C'est avoir une routine.
C'est des gens que l'on croise à tous les jours, beau temps mauvais temps.
C'est la famille. Coûte que coûte.
Ce sont des moments où l'on se bidonne en regardant la télé, tard le soir.
C'est l'heure du thé. L'heure du thé à tout moment.
C'est l'attente d'un bus un brin en retard.
Ouais. C'est tout ça.
Et +++.
Ça fait quelques jours que je vis une douce routine ici. C'est ce que je voulais. C'est ce que je planifiais. Je ne me sens plus pressée de tout voir, de tout goûter. Je veux juste respirer au rythme turc pour encore quelques jours, avant d'aller m'endiabler les neurones dans la trépidente Istanbul, d'où je vous donnerai moins de nouvelles, du moins pendant une semaine.
Donc, le super plan, c'est de rester à Sakarya jusqu'au 2 juin. Le deux, je pars pour Istanbul retrouver des amis, dont un ami égyptien qui voyage avec un autre ami pour une méga scéance de magasinage, comme il fait à chaque année, et aussi (surtout) m'isoler pour écrire, ce que je n'ai pas fait depuis des siècles. Je me l'étais promis; je vais prendre le temps de le faire. Je resterai là-bas jusqu'au 8 juin, jour où ma belle petite Hend arrive du Caire sur Egyptair pour passer les derniers jours de mon aventure avec moi. Ça va passer follement vite ! Je suis déjà surprise qu'une semaine se soit écoulée depuis mon arrivée.
Depuis trois jours, je peux vous dire que je fais le "pacha" à l'appartment de mon amie, regardant la télé, sortant en fin de journée pour visiter des amis, etc.

■ Énoncé ■
Poursuivez le texte sur le séjour à Sakarya à partir de sa dernière phrase. Les données qui suivent forment un ensemble distinct du texte sur le séjour à Sakarya.

■ Données présentées ■
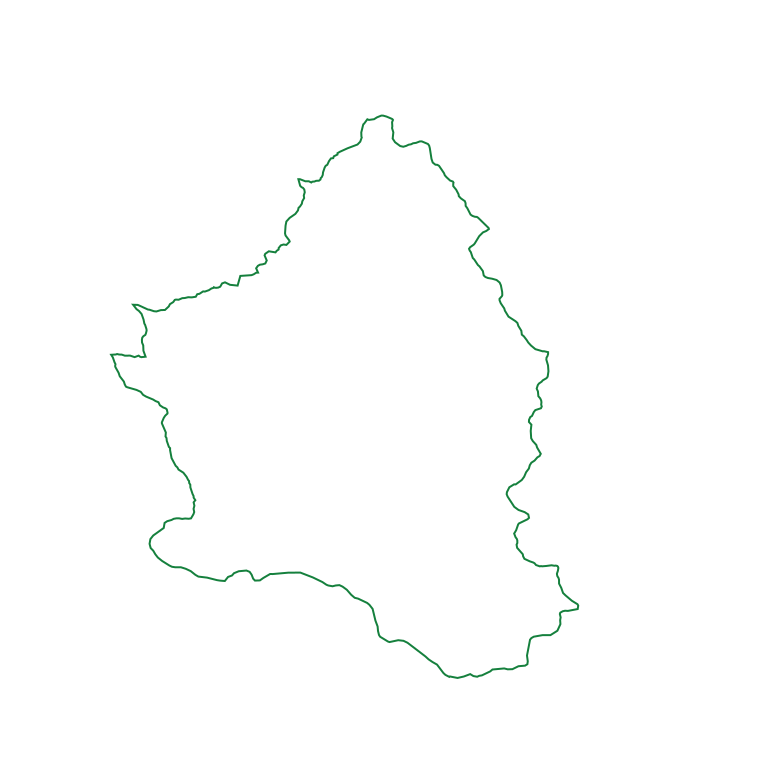 outline of Laya, Gasa, Bhutan, rotated 112°
{"feature_id": "84629894B6989657948479", "entity_name": "Laya", "entity_type": "district", "adm_level": 2, "iso_a3": "BTN", "parent_name": "Bhutan", "parent_adm1": "Gasa", "projection": "equal_earth", "projection_center": [89.7, 28.07], "detail": "fine", "context": "isolated", "style": "outline", "palette": "green", "viewbox_px": 768, "rotation_deg": 112, "n_neighbors": 0, "source": "geoboundaries", "source_scale": "gbopen_adm2", "svg_char_len": 6166}
<svg xmlns="http://www.w3.org/2000/svg" viewBox="0 0 768 768"><g transform="rotate(112 384 384)"><path d="M459.1,647.9L460.9,645.4L464.9,641.9L466.2,640.4L468.1,640.0L469.0,639.3L473.0,634.3L475.8,631.9L479.2,626.1L481.5,624.2L483.1,622.3L483.2,620.9L482.2,611.3L482.4,606.6L484.3,603.3L484.8,599.8L484.9,592.2L485.4,589.4L485.4,586.3L487.7,583.8L488.5,580.0L488.4,577.5L488.9,575.9L491.6,574.0L492.5,573.7L495.4,575.0L497.9,575.5L502.7,575.6L503.7,575.2L510.7,568.1L514.5,566.9L515.6,565.4L518.1,564.1L522.9,559.9L523.6,558.3L525.4,557.6L532.3,553.2L537.9,546.5L538.7,544.4L540.3,542.5L541.4,536.8L544.1,532.2L546.3,529.7L547.0,528.4L548.8,527.5L549.9,525.9L552.4,524.8L557.7,520.3L559.2,518.6L560.7,517.9L562.4,515.4L565.0,516.2L567.9,514.2L571.1,513.8L573.8,512.0L576.1,511.9L580.9,512.6L582.1,514.6L583.2,518.0L584.7,520.6L585.3,523.6L586.3,526.1L587.8,528.5L589.7,530.1L592.4,533.6L595.0,535.4L600.0,534.3L610.9,541.2L615.3,542.5L620.0,541.5L623.5,538.9L625.0,535.5L627.5,532.3L629.6,528.7L631.2,523.4L632.7,515.0L632.9,512.2L632.1,508.8L630.0,503.6L629.6,498.6L629.9,493.1L631.6,487.4L632.1,484.0L629.8,475.5L628.4,465.3L627.7,462.3L626.3,457.8L621.3,456.3L618.5,453.2L615.6,452.2L612.0,448.5L608.5,441.7L608.5,438.2L610.4,435.3L613.5,432.4L614.6,430.0L612.6,425.5L609.0,423.2L602.8,418.4L601.9,416.0L594.8,402.1L590.2,390.9L590.0,377.5L590.7,366.9L591.7,362.2L591.7,360.2L590.8,355.9L588.9,353.3L587.2,350.0L587.4,346.5L588.7,341.4L591.7,335.5L593.2,331.1L592.7,327.6L593.3,317.6L594.2,314.8L596.8,310.3L606.6,303.3L611.2,299.1L615.3,297.0L618.6,294.6L619.8,292.9L621.3,283.8L621.2,282.2L616.2,274.8L614.8,269.7L615.1,265.3L621.1,243.5L622.6,239.5L623.6,234.9L624.3,229.7L629.7,220.7L630.7,218.1L631.1,213.7L630.5,213.4L629.0,205.7L625.3,200.4L620.7,195.4L621.3,191.7L620.5,187.9L618.9,186.4L617.5,184.1L610.6,177.8L608.1,176.5L602.7,166.0L602.2,162.4L600.3,158.1L595.3,153.6L592.3,147.7L590.1,146.1L587.3,146.8L582.2,149.7L566.4,152.8L564.4,152.2L562.2,150.5L557.5,143.0L554.5,135.6L547.8,130.8L541.3,130.5L540.5,130.5L537.0,132.2L534.2,132.8L531.4,134.8L530.0,134.9L527.8,133.2L526.4,131.2L525.5,128.5L520.1,120.1L516.7,120.9L515.7,122.1L514.6,128.6L512.0,136.5L510.7,139.7L506.6,143.3L503.5,146.9L499.9,148.4L498.4,149.6L497.3,151.2L495.9,152.2L495.1,152.6L492.1,152.8L489.3,153.4L488.2,154.3L487.8,155.2L488.0,156.7L488.7,158.0L489.3,160.7L492.0,165.5L493.8,169.1L494.0,170.2L494.7,171.2L494.9,175.2L493.8,177.3L493.6,178.7L493.8,182.4L493.5,188.3L491.6,190.5L489.9,191.5L486.0,199.2L483.3,200.9L481.5,200.8L479.1,201.8L477.8,202.9L476.8,204.6L473.9,207.3L470.1,206.7L464.0,207.0L462.8,206.7L455.6,200.2L453.8,199.4L450.9,201.4L450.1,205.6L450.4,212.1L449.1,217.2L442.1,227.2L440.2,229.0L438.2,229.5L432.8,229.1L428.3,225.8L427.8,224.3L421.4,220.3L417.5,219.3L412.6,219.2L408.1,218.0L404.7,218.4L401.8,217.9L398.6,215.7L394.5,214.3L392.6,212.8L390.0,212.5L385.5,218.3L383.4,220.0L381.2,224.6L379.2,227.2L372.5,230.4L366.5,232.1L364.9,235.4L362.9,236.1L359.9,236.0L358.1,234.8L353.9,234.6L351.5,233.9L347.7,229.4L345.8,229.3L344.3,230.5L341.9,231.2L340.4,232.1L338.8,233.8L337.5,236.3L333.2,238.5L331.1,240.7L327.4,241.0L325.5,240.5L322.8,238.7L321.2,238.2L317.7,235.5L315.9,235.0L310.6,236.3L305.3,238.9L300.6,242.6L298.6,243.2L297.1,242.9L294.7,243.1L293.0,243.8L293.7,248.1L294.2,248.8L295.0,256.7L293.3,262.0L291.5,265.8L289.9,268.0L287.4,272.2L286.6,274.7L283.2,276.6L279.8,281.2L277.4,283.2L276.5,285.7L274.9,293.8L270.7,299.4L268.9,300.8L265.4,306.0L263.1,308.2L261.8,308.8L258.4,307.6L257.3,307.6L254.4,308.9L248.7,312.6L246.6,314.8L245.4,318.6L245.9,323.3L246.8,327.4L246.8,330.1L246.0,332.2L242.3,334.6L239.2,339.5L238.5,341.5L234.7,347.0L233.9,348.9L229.2,352.9L228.2,354.5L226.8,355.8L224.9,355.4L221.2,353.0L219.7,352.5L211.2,351.1L206.3,349.0L203.8,346.5L201.0,344.8L200.2,345.4L194.6,359.0L194.3,360.5L194.9,362.4L195.0,365.0L194.5,367.2L189.8,372.6L188.3,375.0L185.8,376.1L184.2,377.5L183.1,382.2L181.8,385.0L180.2,385.9L176.8,389.9L174.6,393.9L172.5,394.8L171.2,395.0L170.5,396.0L170.6,398.9L168.9,403.4L167.7,405.8L166.0,407.4L161.1,414.7L160.8,416.6L161.4,418.5L160.4,421.8L157.5,424.3L148.1,429.9L146.0,431.5L145.0,433.2L144.9,439.9L145.7,441.7L148.4,444.6L149.9,447.2L151.6,448.7L152.9,450.8L154.9,452.6L156.8,455.0L157.3,458.1L155.7,464.3L153.2,467.9L147.2,469.6L143.7,472.4L142.0,472.8L138.2,474.6L135.8,474.6L135.3,475.4L135.2,476.3L135.1,481.9L135.5,485.4L136.2,487.1L139.4,490.4L142.2,492.4L144.8,496.9L144.8,498.6L150.2,500.0L150.8,500.4L151.7,500.4L159.3,499.3L163.1,497.6L163.7,497.0L168.2,496.8L171.9,498.3L179.1,506.1L185.1,511.8L187.4,513.6L188.7,513.1L191.7,515.8L193.6,515.7L194.7,517.7L198.0,518.5L202.0,518.7L203.5,519.8L205.5,520.1L210.7,519.8L213.1,519.1L215.4,519.2L216.9,519.8L218.2,519.5L219.9,520.5L221.0,523.0L222.3,524.3L223.3,526.3L224.4,526.9L224.2,529.6L225.5,532.8L225.6,538.7L226.2,540.1L231.6,536.0L232.4,534.2L232.5,532.6L233.5,530.8L235.9,529.3L239.3,529.0L241.5,527.7L245.2,528.2L247.6,527.7L251.0,528.4L252.6,529.2L255.3,528.8L259.5,529.9L265.3,533.7L269.9,535.4L274.0,534.6L281.4,532.2L283.2,530.9L286.4,525.6L287.3,524.8L291.6,526.6L292.3,529.4L294.1,531.6L297.4,532.6L298.8,532.1L300.7,533.4L302.6,533.9L304.1,540.5L307.8,542.9L309.5,542.9L313.4,539.0L316.7,539.2L318.4,541.2L319.9,543.8L321.7,545.2L324.6,545.9L327.9,542.5L328.7,544.2L331.1,545.9L332.7,547.6L337.6,557.7L347.6,556.6L349.7,563.9L349.3,569.5L351.4,571.8L355.1,572.3L356.7,573.8L357.7,575.6L358.2,577.2L358.0,578.0L358.9,578.3L360.1,579.8L362.6,581.5L365.4,584.7L365.9,586.4L369.5,588.9L370.7,590.8L373.6,591.2L375.7,594.7L376.9,598.1L378.9,600.9L380.0,603.2L382.8,606.0L383.7,608.6L384.4,609.5L387.0,610.1L390.2,612.4L392.7,612.6L397.4,614.8L399.1,618.6L402.0,622.2L402.7,624.6L403.0,629.4L403.4,630.7L402.9,641.2L403.0,642.2L404.5,646.3L407.3,641.5L408.1,638.5L409.9,635.0L414.3,631.1L417.8,628.8L418.6,627.7L422.1,624.8L423.4,624.1L426.3,623.7L427.9,623.7L429.8,625.0L431.5,625.5L433.5,625.1L436.2,623.9L438.4,621.7L443.3,619.5L448.0,615.3L450.0,619.0L450.1,620.4L449.6,622.1L452.5,625.3L452.8,630.1L454.8,634.8L455.0,638.2L455.9,640.6L456.2,642.7L457.1,643.7L459.1,647.9Z" fill="none" stroke="#15803d" stroke-width="2"/></g></svg>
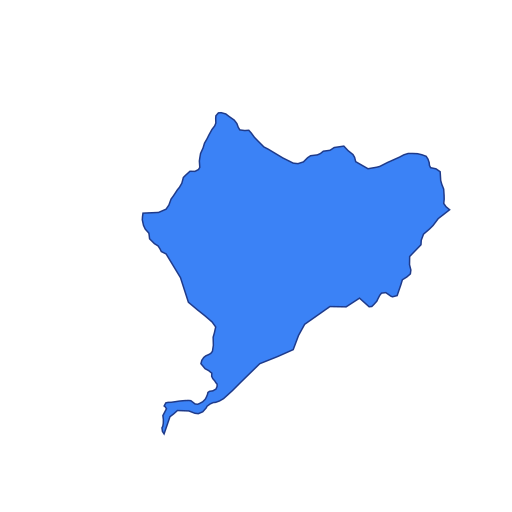 Nagha Boguila, Ouham, Central African Republic (Natural Earth projection), rotated 225°
{"feature_id": "33826404B99967621035211", "entity_name": "Nagha Boguila", "entity_type": "district", "adm_level": 2, "iso_a3": "CAF", "parent_name": "Central African Republic", "parent_adm1": "Ouham", "projection": "natural_earth1", "projection_center": [16.914, 7.123], "detail": "fine", "context": "isolated", "style": "filled", "palette": "blue", "viewbox_px": 512, "rotation_deg": 225, "n_neighbors": 0, "source": "geoboundaries", "source_scale": "gbopen_adm2", "svg_char_len": 2612}
<svg xmlns="http://www.w3.org/2000/svg" viewBox="0 0 512 512"><g transform="rotate(225 256 256)"><path d="M151.8,425.6L156.5,425.2L160.4,425.9L163.1,429.2L165.7,431.7L170.6,436.0L175.4,438.1L178.8,440.0L184.0,444.6L185.4,445.8L190.4,444.9L195.0,441.9L197.4,442.7L199.6,444.5L202.9,446.1L206.2,446.8L210.3,444.9L214.2,442.5L217.9,439.1L220.9,436.1L223.0,432.1L224.4,427.5L229.1,415.2L231.8,406.9L233.3,404.3L238.5,396.9L252.2,393.2L256.1,395.5L259.2,396.3L265.4,395.6L271.6,395.8L277.4,388.0L278.4,383.1L282.5,377.7L282.9,374.0L284.1,370.9L288.3,365.5L289.0,362.0L289.0,356.1L291.6,351.0L295.3,348.0L306.4,344.3L312.4,342.8L322.8,340.2L327.5,338.7L335.8,338.7L341.2,338.8L346.3,339.6L350.0,339.8L352.6,336.8L356.6,333.7L359.7,334.5L363.1,336.1L367.5,336.7L373.8,335.6L377.8,335.1L382.0,332.7L383.8,330.6L383.5,326.8L381.7,324.7L378.4,321.6L377.2,318.8L376.6,314.3L374.8,308.1L373.6,304.6L372.2,299.4L369.8,294.9L367.7,289.3L365.0,285.5L363.2,283.1L358.4,278.9L357.8,276.5L359.0,272.7L362.6,269.2L362.9,263.3L362.9,260.2L359.9,255.0L358.7,250.5L358.4,247.3L356.9,240.1L356.3,236.2L353.6,230.4L352.7,225.5L355.7,217.9L366.2,206.4L364.1,203.6L362.0,201.2L357.2,198.1L353.3,196.7L347.9,196.4L346.4,195.3L343.4,192.9L336.6,192.9L332.4,193.9L329.1,193.2L326.1,192.2L321.0,193.9L294.1,187.3L271.1,175.5L258.5,176.6L249.9,177.6L240.3,178.3L234.3,177.3L231.0,172.1L228.9,168.3L223.0,162.7L219.4,157.8L219.1,155.1L219.7,153.0L220.9,149.9L221.2,147.4L220.6,144.0L218.8,140.9L215.3,140.6L212.3,140.3L209.8,141.1L207.8,141.6L206.0,141.7L204.4,141.9L202.3,139.6L199.8,138.7L196.8,138.5L194.6,138.0L192.9,137.9L191.3,136.3L190.2,133.6L191.2,130.1L193.2,127.4L193.5,125.5L192.4,123.8L191.2,120.8L190.6,118.8L190.6,115.3L191.7,111.6L192.4,109.9L194.4,108.3L196.8,108.0L199.8,107.6L201.5,106.2L204.3,103.2L207.7,99.1L209.9,96.1L212.5,92.6L214.7,90.3L215.9,88.4L214.9,85.0L213.8,85.2L211.3,84.7L209.0,77.3L205.9,74.9L203.3,72.2L201.5,69.7L201.0,68.0L198.1,65.8L195.2,65.2L203.2,81.5L202.6,86.0L202.3,91.2L194.0,98.9L188.0,101.6L185.3,103.7L183.5,108.2L183.8,113.4L184.4,115.2L183.8,119.0L182.6,122.1L181.1,123.9L179.3,127.7L178.1,132.2L177.5,144.0L177.5,156.1L177.2,182.5L169.5,200.5L163.5,216.1L169.8,230.0L173.3,242.1L168.0,272.5L156.3,283.8L153.0,299.4L140.1,300.1L138.4,302.2L138.4,305.3L138.6,309.4L139.5,311.9L140.7,315.7L141.0,318.5L138.3,321.9L132.1,323.0L130.6,323.7L128.2,327.8L133.3,338.2L135.7,342.7L134.5,347.9L134.2,352.5L136.6,355.6L141.3,358.4L144.3,361.5L147.0,364.3L147.3,380.6L150.3,384.0L153.0,389.9L152.4,397.9L152.4,402.8L153.6,411.4L151.8,425.6Z" fill="#3b82f6" stroke="#1e3a8a" stroke-width="1.5"/></g></svg>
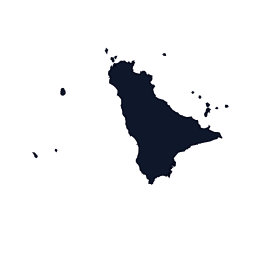 outline of Sicilia, Enna, Italy, rotated 43°
{"feature_id": "23120603B91569774900330", "entity_name": "Sicilia", "entity_type": "district", "adm_level": 2, "iso_a3": "ITA", "parent_name": "Italy", "parent_adm1": "Enna", "projection": "albers", "projection_center": [13.963, 37.152], "detail": "fine", "context": "isolated", "style": "filled", "palette": "ink", "viewbox_px": 256, "rotation_deg": 43, "n_neighbors": 0, "source": "geoboundaries", "source_scale": "gbopen_adm2", "svg_char_len": 5695}
<svg xmlns="http://www.w3.org/2000/svg" viewBox="0 0 256 256"><g transform="rotate(43 128 128)"><path d="M188.0,123.4L185.9,120.9L185.5,120.9L185.4,121.5L185.1,121.3L185.1,121.6L185.0,121.2L184.1,121.1L183.0,120.1L181.6,119.9L181.2,117.6L180.9,111.6L181.3,110.9L181.1,110.5L181.4,110.4L181.4,111.1L181.5,111.3L181.5,110.5L181.4,110.3L182.2,109.3L182.0,108.9L183.2,108.3L183.4,107.6L184.5,106.6L184.4,103.7L185.4,102.6L185.3,101.5L186.1,99.8L185.5,98.4L185.9,97.4L188.3,94.0L188.0,93.8L188.2,93.3L189.5,92.5L189.1,92.0L189.5,91.2L191.1,89.5L191.2,88.9L196.8,81.1L198.3,77.5L200.0,75.0L199.5,74.8L199.6,75.1L199.3,75.2L199.8,73.0L200.3,72.3L203.0,71.3L202.9,71.1L201.3,70.9L198.5,69.6L197.7,69.8L194.2,72.6L188.6,74.5L186.7,74.0L187.0,74.1L186.7,73.6L187.1,72.6L186.6,71.3L186.2,71.3L186.4,71.6L186.6,72.7L185.5,75.6L184.0,77.3L180.9,79.0L179.5,78.6L179.3,77.9L179.6,77.9L178.9,77.4L175.9,77.4L174.9,76.1L173.7,75.4L172.7,76.5L168.6,77.6L167.0,76.9L164.5,80.0L162.8,81.4L162.2,81.8L162.0,81.4L160.6,82.3L159.4,82.3L158.2,83.2L156.1,83.7L154.2,83.3L152.1,84.5L150.7,84.4L148.7,85.0L144.0,84.4L143.1,83.8L142.3,84.5L139.8,84.4L138.5,83.5L138.7,83.3L138.1,83.3L136.8,83.9L135.2,83.8L130.6,86.2L127.0,86.9L125.6,86.5L125.5,86.2L125.4,85.9L126.1,86.0L125.6,85.8L123.3,85.5L119.9,83.4L118.7,81.9L119.0,81.5L118.7,81.2L119.0,80.9L118.6,80.2L118.8,79.6L117.6,79.3L117.2,80.0L115.0,80.5L112.6,79.8L111.8,78.7L112.0,78.4L112.0,78.6L112.3,78.9L112.5,79.1L112.3,78.9L112.2,78.5L112.0,78.3L112.4,78.6L112.0,78.1L112.4,77.6L111.9,76.1L111.6,75.6L110.5,75.2L110.5,74.5L110.0,73.9L108.6,74.6L108.3,75.2L107.0,74.9L107.1,75.5L106.8,75.9L105.0,76.7L103.8,76.6L103.7,75.8L101.6,75.5L100.4,76.5L100.7,77.0L100.1,77.7L100.2,78.0L99.4,78.2L100.0,79.1L100.4,80.8L96.2,83.2L93.3,83.9L92.4,83.7L92.0,82.5L91.6,82.7L90.9,82.3L89.8,81.1L88.9,79.5L89.0,78.2L88.1,77.3L88.1,76.0L86.9,76.1L86.6,75.4L86.0,76.3L86.9,78.0L85.8,79.5L83.8,79.3L83.9,80.2L83.2,81.1L81.6,81.7L80.1,81.5L78.1,83.8L77.0,84.1L78.2,84.3L77.5,84.4L77.6,85.2L77.0,85.7L77.1,87.3L75.5,89.6L76.6,91.3L75.8,92.6L75.9,93.6L75.6,94.2L74.8,94.5L74.9,94.2L74.1,94.9L74.5,95.9L74.4,95.3L75.3,96.4L76.0,98.0L75.7,99.1L76.1,99.6L75.8,99.9L77.0,101.4L77.7,102.1L79.7,102.2L80.2,102.5L80.2,102.8L80.3,103.0L80.5,103.1L80.2,102.7L80.5,102.3L80.3,102.9L80.7,102.7L81.5,103.4L82.1,105.2L83.9,107.3L88.4,106.3L91.2,106.3L94.7,106.8L96.6,108.5L97.8,110.8L100.1,110.3L100.4,110.4L100.0,110.5L103.8,111.0L107.2,114.5L107.9,116.3L108.8,116.3L109.9,117.6L111.1,117.8L112.6,119.1L113.1,119.1L114.1,120.5L115.0,121.2L115.6,121.1L116.3,121.6L117.5,121.3L118.2,122.1L118.0,121.5L118.3,121.5L118.2,121.9L118.4,121.4L118.6,121.8L119.3,121.6L120.2,122.5L120.1,122.8L120.2,123.0L120.9,123.0L121.9,124.2L122.8,124.6L123.6,126.3L126.2,127.5L127.1,128.5L130.1,128.8L132.2,130.9L134.3,131.1L134.5,131.5L134.8,131.8L134.5,131.3L134.9,131.5L134.9,131.2L135.0,131.2L134.9,131.8L135.1,131.0L136.2,130.6L140.0,130.5L143.6,131.3L146.6,132.7L146.5,132.9L146.9,132.7L147.8,133.1L148.1,133.5L147.4,134.4L148.1,133.5L149.2,134.2L152.8,138.3L154.3,140.9L154.3,141.5L155.3,142.6L155.9,145.4L157.2,146.8L159.5,147.3L159.4,147.3L159.4,147.2L159.8,147.1L162.8,147.9L165.8,150.3L167.6,150.2L169.1,151.0L170.4,150.3L170.8,150.4L171.0,150.7L171.3,150.8L170.9,150.4L171.1,150.5L171.2,150.0L173.6,149.6L176.1,151.4L177.5,151.4L178.1,150.9L179.0,151.1L179.8,151.8L180.2,153.0L180.8,153.2L181.1,153.9L182.5,152.8L182.5,152.4L183.3,152.7L183.6,151.8L182.9,150.9L182.7,148.8L182.3,148.5L181.7,147.1L181.7,145.9L182.3,145.1L182.1,144.2L182.3,143.5L183.4,142.6L184.0,140.1L184.8,139.6L185.3,138.5L186.3,138.0L186.2,137.6L188.3,137.1L188.1,136.7L188.6,136.4L188.4,136.2L188.6,136.1L188.6,135.6L189.8,134.9L190.4,135.5L191.3,135.6L190.2,133.6L189.4,134.1L188.9,133.7L188.6,133.0L188.9,132.5L189.5,132.5L189.5,132.8L189.7,133.1L189.8,132.7L189.7,132.3L189.4,132.3L189.9,131.7L189.6,130.3L188.2,130.3L188.1,130.2L188.3,130.1L188.2,130.1L188.5,129.9L188.1,130.2L187.3,129.9L186.6,129.3L186.5,128.5L186.9,128.0L187.5,128.4L187.1,127.7L186.6,128.1L186.0,128.0L185.7,127.1L186.2,127.0L186.3,126.9L185.7,127.0L185.1,125.9L185.0,124.8L185.5,124.3L185.0,123.8L185.6,123.8L186.2,123.2L186.5,123.8L186.3,124.4L186.7,124.8L186.6,123.6L186.9,123.4L187.8,123.9L188.0,123.4ZM54.2,143.4L53.4,143.7L53.0,144.5L53.1,145.2L54.1,146.2L54.3,147.0L54.8,147.1L55.2,148.2L56.2,148.7L57.2,148.7L58.0,148.0L58.3,146.6L58.1,145.5L56.6,144.2L56.1,144.4L54.2,143.4ZM175.3,58.6L173.4,58.9L172.8,60.5L173.4,61.6L174.3,61.8L174.6,62.7L175.1,62.9L175.4,62.2L175.1,61.1L176.1,60.7L175.4,60.3L175.3,58.6ZM171.6,55.6L169.2,55.7L168.8,56.7L170.9,58.0L171.8,58.0L171.6,57.2L171.9,56.7L171.6,55.6ZM175.3,63.3L175.2,63.9L174.6,63.9L174.8,64.1L174.4,64.8L175.0,65.7L176.0,66.4L177.1,66.4L177.2,66.1L176.8,65.0L176.2,64.3L175.4,64.2L175.7,63.6L175.3,63.3ZM69.6,87.1L68.1,88.0L68.7,89.1L70.7,88.9L71.3,89.7L71.9,89.6L71.9,88.6L71.0,88.0L70.2,88.4L69.6,87.1ZM76.7,210.3L76.1,210.7L78.2,211.2L79.4,212.0L79.6,211.6L79.7,212.1L80.8,212.1L80.9,211.7L80.4,211.5L80.8,210.9L80.6,210.7L76.7,210.3ZM185.5,43.9L184.2,44.7L184.5,45.5L185.2,45.9L185.7,45.6L186.3,44.3L185.5,43.9ZM59.8,85.0L58.4,85.0L59.1,86.1L58.9,86.7L60.9,87.3L59.9,85.8L59.8,85.0ZM159.1,55.6L158.6,56.0L159.2,57.0L160.7,57.1L160.2,56.8L160.1,55.9L159.1,55.6ZM104.8,48.7L103.9,49.1L103.7,50.1L104.5,50.2L105.6,49.3L104.8,48.7ZM75.4,89.7L74.3,90.3L75.0,92.8L75.3,91.4L75.0,90.4L75.4,89.7ZM70.7,83.8L70.2,84.4L70.2,85.1L70.6,85.5L71.3,85.4L70.7,83.8ZM91.0,192.9L90.4,192.9L89.9,193.2L90.3,193.9L91.3,193.9L91.0,192.9ZM151.5,57.2L150.7,57.5L150.8,58.3L151.5,58.3L151.7,57.5L151.5,57.2ZM179.9,52.5L179.1,52.5L179.0,53.4L179.8,53.1L179.9,52.5Z" fill="#0f172a" stroke="#020617" stroke-width="1.5"/></g></svg>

■ Réponse attendue ■
Je vous avais parlé de ma visite à la faculté des Religions, jeudi dernier. Nous y sommes retournées, Özlem et moi, ce vendredi, pour obtenir les livres promis. Trois jeunes chercheuses en religion nous ont reçues. Les trois, habillées de vêtements traditionnels islamiques (voile, long manteau par dessus une jupe et un pantalon), nous ont offert un rafraîchissement dans leur bureau. Nous nous sommes mis à parler de tout et de rien, de leurs études, d'Istanbul, de choses de girls, d'où les trois provenaient, de leurs voyages, puisque les trois avaient peaufiné leur spécialité à l'étranger... L'une des filles était spécialisée en Études Juives, la deuxième en Psychologie des Religions et la troisième en Interprétation Coranique. Trois champs totalement différents, évidemment. L'une des filles, Merve, a particulièrement fraternisé avec moi, et comme elle savait que je retournais à Istanbul en fin de voyage avec mon amie égyptienne, elle m'a invitée à l'y rencontrer, histoire de faire un peu le tour des grandes mosquées de la rive asiatique d'Istanbul, rive que je ne connais à peu près pas. L'invitation est alléchante. Je crois que je vais l'accepter. Elle est charmante et souriante, et j'aimerais mieux la connaître.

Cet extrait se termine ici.